There are a few key challenges that scholars must grapple with in order to achieve the causal inference most typically accredited to the best randomized controlled trials in the social sciences. One primary benefit of this method, however, is the ability to capture human behavior in its most natural state, while also allowing scholars to test hypotheses through minimally invasive and ethically sound ways once a protocol is established. 

Scholars attempting to use natural experiments as a method must ensure randomization (Sekhon and Titiunik, 2012). Fly-on-the-wall studies remedy this concern by taking advantage of readily observable behaviors in key arenas of daily social life, establish falsifiable treatment and control conditions, and perform tests for statistical independence between study subjects. Random (or as-if random) social interactions are captured without imposing manipulations or employing confederates/research assistants. Enough observations are collected to satisfy the law of large numbers. The protocol established by the researcher lays the foundation for knowledge creation. Fly-on-the-wall studies test the internal validity of a research design through statistical independence tests between subjects and show balance on observables. This strategy provides a research design with maximum external validity.

Titiunik (2021) indicates that if treatment assignment mechanisms are known, then even when the researcher does not control treatment assignment, well-defined treatment effects are identifiable, inference methods for the analysis of randomized experiments are ensured to be valid, and assumptions are falsifiable. How the treatment is assigned determines the credibility of the causal inference that can be drawn from a natural experiment (Seawright 2016). What matters is that the treatment as a group must be the true causal counterfactual for the control as a group. (Seawright 2016). The treatment group and the control group serve as each other’s counterfactuals, and causal inference at the group level is justified (Seawright, 2016). 

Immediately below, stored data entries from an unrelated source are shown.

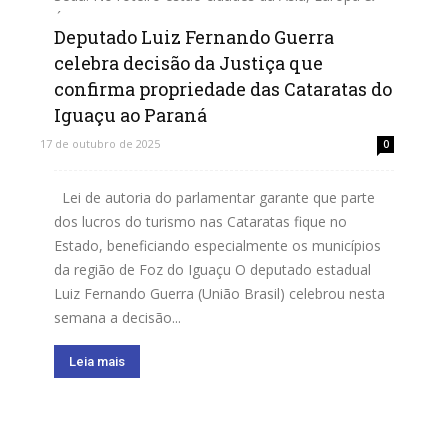
Ásia Central, Oeste Asiático...
Deputado Luiz Fernando Guerra
celebra decisão da Justiça que
Leia mais
confirma propriedade das Cataratas do
Iguaçu ao Paraná
17 de outubro de 2025
0
Lei de autoria do parlamentar garante que parte
dos lucros do turismo nas Cataratas fique no
Estado, beneficiando especialmente os municípios
da região de Foz do Iguaçu O deputado estadual
Luiz Fernando Guerra (União Brasil) celebrou nesta
semana a decisão...
Leia mais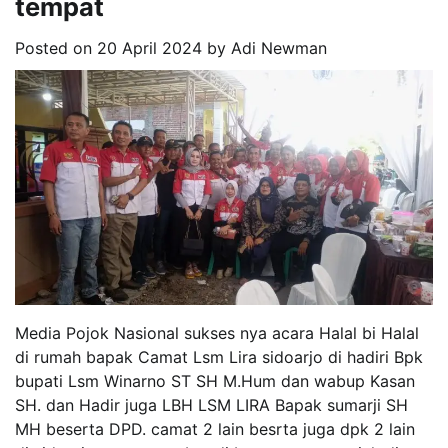
tempat
Posted on
20 April 2024
by
Adi Newman
Media Pojok Nasional sukses nya acara Halal bi Halal
di rumah bapak Camat Lsm Lira sidoarjo di hadiri Bpk
bupati Lsm Winarno ST SH M.Hum dan wabup Kasan
SH. dan Hadir juga LBH LSM LIRA Bapak sumarji SH
MH beserta DPD. camat 2 lain besrta juga dpk 2 lain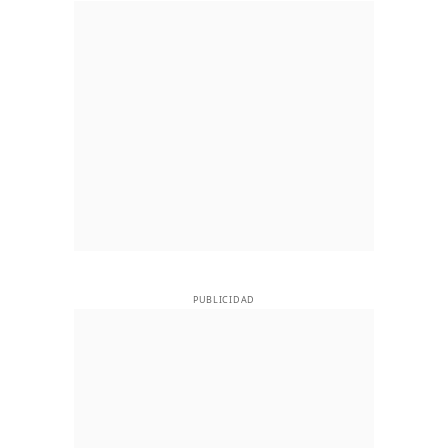
PUBLICIDAD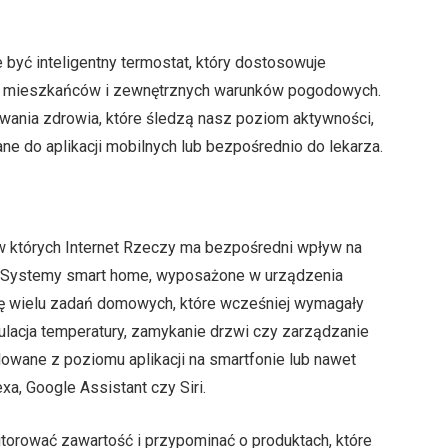
yć inteligentny termostat, który dostosowuje
ji mieszkańców i zewnętrznych warunków pogodowych.
wania zdrowia, które śledzą nasz poziom aktywności,
ane do aplikacji mobilnych lub bezpośrednio do lekarza.
w których Internet Rzeczy ma bezpośredni wpływ na
y. Systemy smart home, wyposażone w urządzenia
ję wielu zadań domowych, które wcześniej wymagały
gulacja temperatury, zamykanie drzwi czy zarządzanie
owane z poziomu aplikacji na smartfonie lub nawet
a, Google Assistant czy Siri.
torować zawartość i przypominać o produktach, które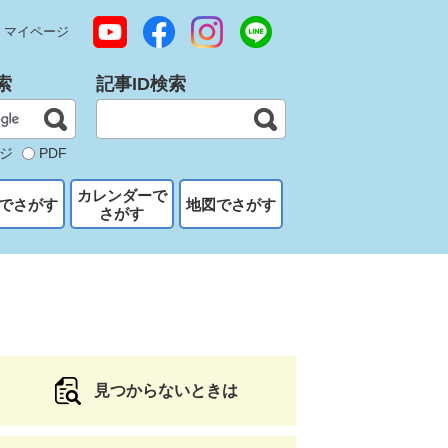
マイページ
索
記事ID検索
ジ
PDF
カレンダーで
でさがす
地図でさがす
さがす
見つからないときは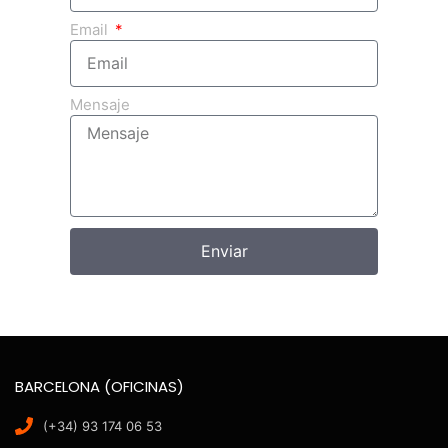
Email
Mensaje
Enviar
BARCELONA (OFICINAS)
(+34) 93 174 06 53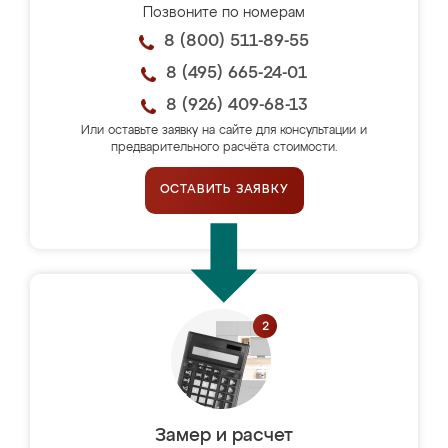
Позвоните по номерам
8 (800) 511-89-55
8 (495) 665-24-01
8 (926) 409-68-13
Или оставьте заявку на сайте для консультации и
предварительного расчёта стоимости.
ОСТАВИТЬ ЗАЯВКУ
Замер и расчет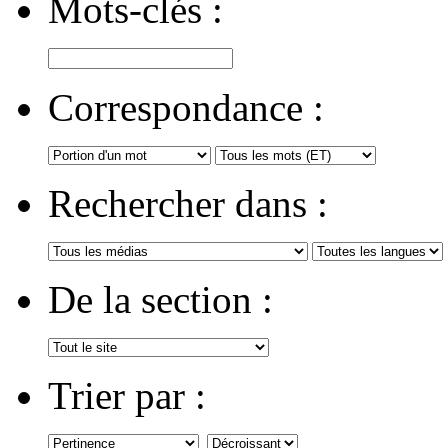
Mots-clés :
Correspondance :
Rechercher dans :
De la section :
Trier par :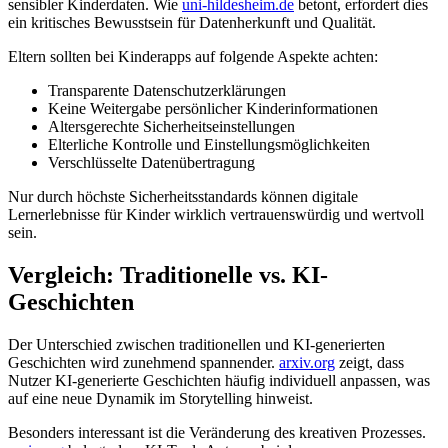
sensibler Kinderdaten. Wie
uni-hildesheim.de
betont, erfordert dies
ein kritisches Bewusstsein für Datenherkunft und Qualität.
Eltern sollten bei Kinderapps auf folgende Aspekte achten:
Transparente Datenschutzerklärungen
Keine Weitergabe persönlicher Kinderinformationen
Altersgerechte Sicherheitseinstellungen
Elterliche Kontrolle und Einstellungsmöglichkeiten
Verschlüsselte Datenübertragung
Nur durch höchste Sicherheitsstandards können digitale
Lernerlebnisse für Kinder wirklich vertrauenswürdig und wertvoll
sein.
Vergleich: Traditionelle vs. KI-
Geschichten
Der Unterschied zwischen traditionellen und KI-generierten
Geschichten wird zunehmend spannender.
arxiv.org
zeigt, dass
Nutzer KI-generierte Geschichten häufig individuell anpassen, was
auf eine neue Dynamik im Storytelling hinweist.
Besonders interessant ist die Veränderung des kreativen Prozesses.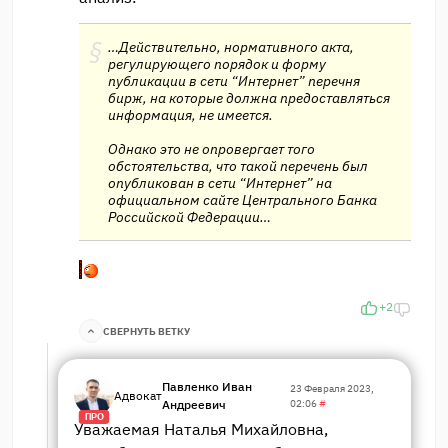
…Действительно, нормативного акта,
регулирующего порядок и форму
публикации в сети “Интернет” перечня
бирж, на которые должна предоставляться
информация, не имеется.
Однако это не опровергает того
обстоятельства, что такой перечень был
опубликован в сети “Интернет” на
официальном сайте Центрального Банка
Российской Федерации…
+2
СВЕРНУТЬ ВЕТКУ
Павленко Иван
23 Февраля 2023,
Адвокат
Андреевич
02:06
#
ПРО
Уважаемая Наталья Михайловна,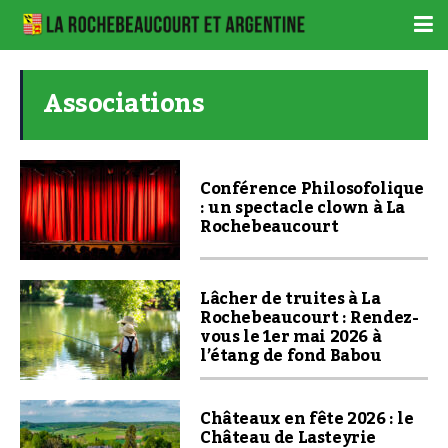
Associations
Conférence Philosofolique
: un spectacle clown à La
Rochebeaucourt
Lâcher de truites à La
Rochebeaucourt : Rendez-
vous le 1er mai 2026 à
l’étang de fond Babou
Châteaux en fête 2026 : le
Château de Lasteyrie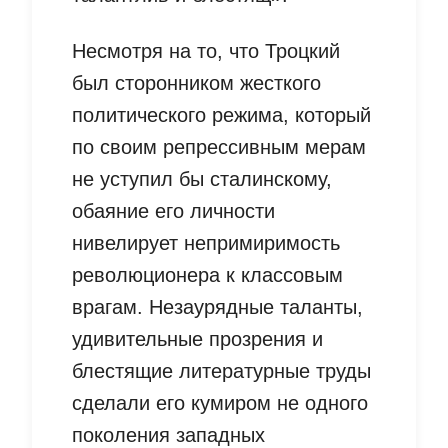
Несмотря на то, что Троцкий
был сторонником жесткого
политического режима, который
по своим репрессивным мерам
не уступил бы сталинскому,
обаяние его личности
нивелирует непримиримость
революционера к классовым
врагам. Незаурядные таланты,
удивительные прозрения и
блестящие литературные труды
сделали его кумиром не одного
поколения западных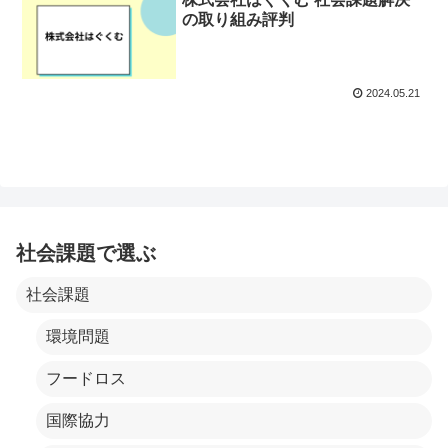
の取り組み評判
2024.05.21
社会課題で選ぶ
社会課題
環境問題
フードロス
国際協力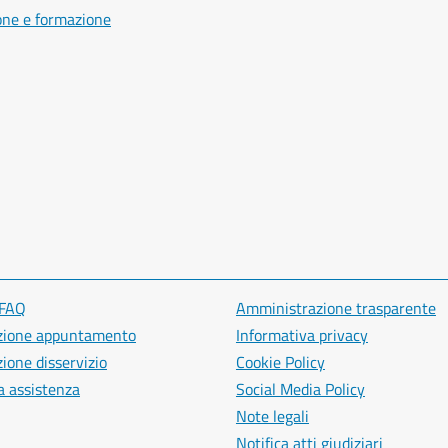
one e formazione
 FAQ
Amministrazione trasparente
zione appuntamento
Informativa privacy
ione disservizio
Cookie Policy
a assistenza
Social Media Policy
Note legali
Notifica atti giudiziari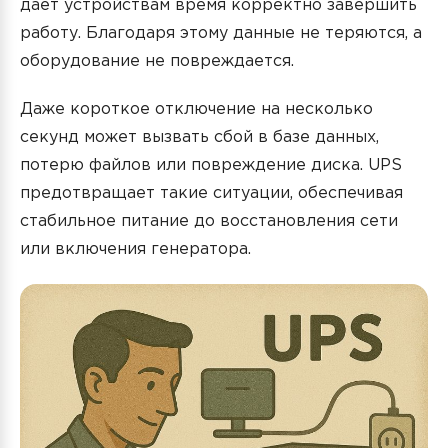
даёт устройствам время корректно завершить
работу. Благодаря этому данные не теряются, а
оборудование не повреждается.
Даже короткое отключение на несколько
секунд может вызвать сбой в базе данных,
потерю файлов или повреждение диска. UPS
предотвращает такие ситуации, обеспечивая
стабильное питание до восстановления сети
или включения генератора.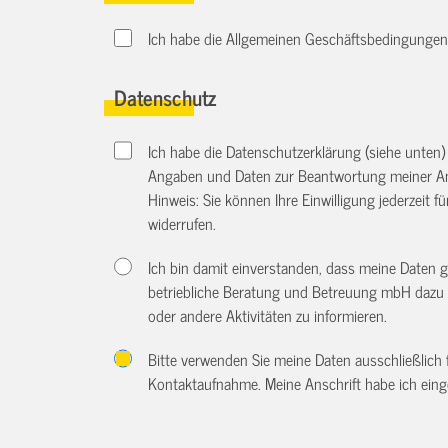
Ich habe die Allgemeinen Geschäftsbedingungen d
Datenschutz
Ich habe die Datenschutzerklärung (siehe unten
Angaben und Daten zur Beantwortung meiner An
Hinweis: Sie können Ihre Einwilligung jederzeit f
widerrufen.
Ich bin damit einverstanden, dass meine Daten 
betriebliche Beratung und Betreuung mbH dazu 
oder andere Aktivitäten zu informieren.
Bitte verwenden Sie meine Daten ausschließlich
Kontaktaufnahme. Meine Anschrift habe ich eing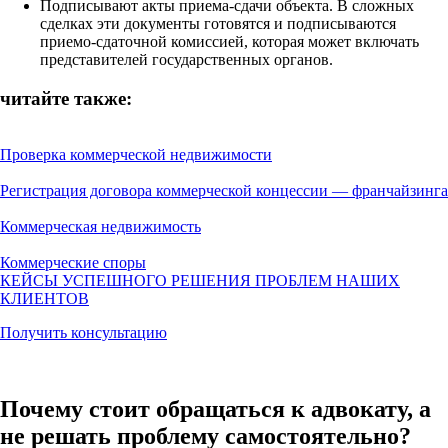
Подписывают акты приема-сдачи объекта. В сложных
сделках эти документы готовятся и подписываются
приемо-сдаточной комиссией, которая может включать
представителей государственных органов.
читайте также:
Проверка коммерческой недвижимости
Регистрация договора коммерческой концессии — франчайзинга
Коммерческая недвижимость
Коммерческие споры
КЕЙСЫ УСПЕШНОГО РЕШЕНИЯ ПРОБЛЕМ НАШИХ
КЛИЕНТОВ
Получить консультацию
Почему стоит обращаться к адвокату, а
не решать проблему самостоятельно?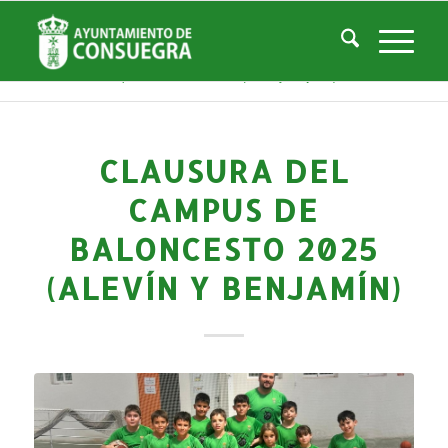
Noticias
Usted está aquí:
Inicio
/
Noticias
/
Áreas Municipales
/
Deportes
/
Actividades deportivas
/
Clausura del Campus de Baloncesto 2025 (Alevín y Benjamín)
CLAUSURA DEL
CAMPUS DE
BALONCESTO 2025
(ALEVÍN Y BENJAMÍN)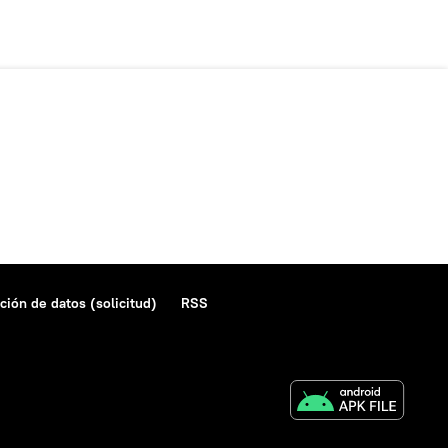
ción de datos (solicitud)
RSS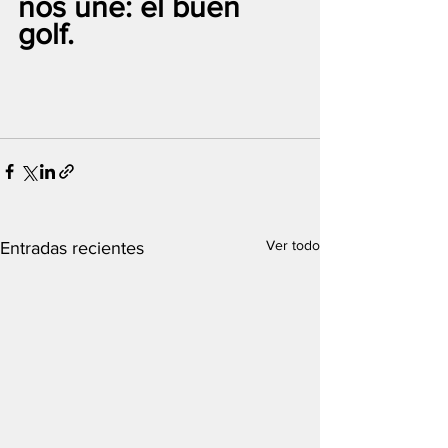
nos une: el buen 
golf.
Ver todo
Entradas recientes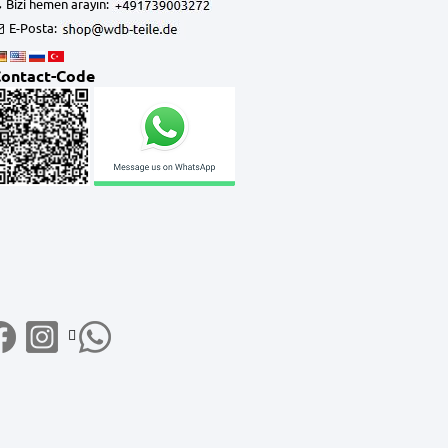
Bizi hemen arayın:
E-Posta:
ontact-Code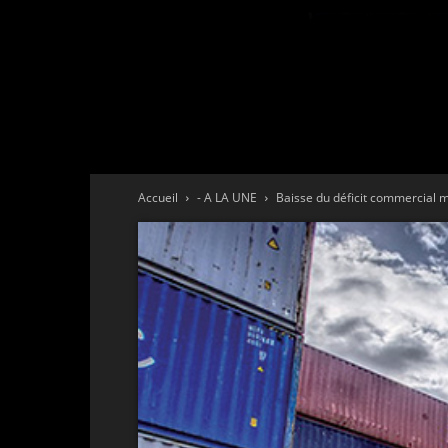
Accueil
- A LA UNE
Baisse du déficit commercial 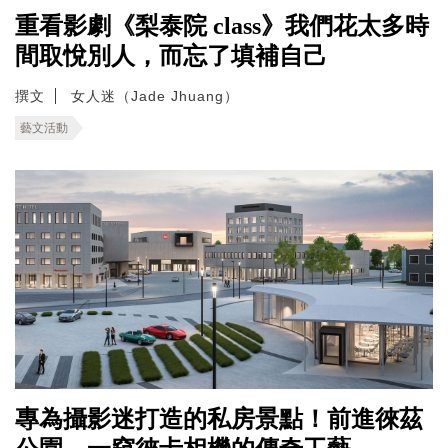
重看影劇《梨泰院 class》我們花太多時
間取悅別人，而忘了填補自己
撰文
女人迷（Jade Jhuang）
藝文活動
專為攝影迷打造的私房景點！前進徠茲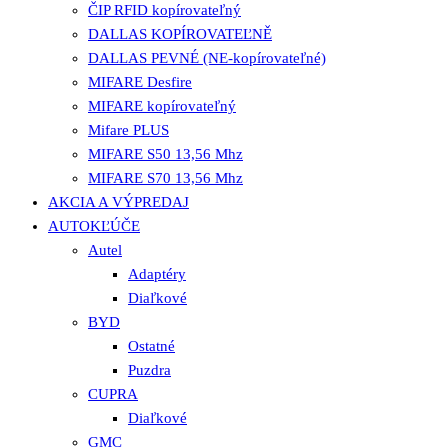
ČIP RFID kopírovateľný
DALLAS KOPÍROVATEĽNĚ
DALLAS PEVNÉ (NE-kopírovateľné)
MIFARE Desfire
MIFARE kopírovateľný
Mifare PLUS
MIFARE S50 13,56 Mhz
MIFARE S70 13,56 Mhz
AKCIA A VÝPREDAJ
AUTOKĽÚČE
Autel
Adaptéry
Diaľkové
BYD
Ostatné
Puzdra
CUPRA
Diaľkové
GMC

Fly-on-the-wall studies allow researchers examining identities to observe social phenomena through iterative processes of systematic data collection that, when done correctly, are natural experiments because they capture justifiably random encounters in human environments without direct intervention. It is the researcher’s responsibility to find these natural experiments at field sites of interest. Fly-on-the-wall studies are reflexive when they respond to research questions and field settings to formulate testable hypotheses. Importantly, the process of data collection cannot contribute an outstanding treatment effect at the field site. This condition demands high ethical standards from researchers and a commitment to minimal interventions and unobtrusive measures[1] that are purely observational in nature.


[1] See: Webb, E. J., Campbell, D. T., Schwartz, R. D., & Sechrest, L. (1966/1999). Unobtrusive measures.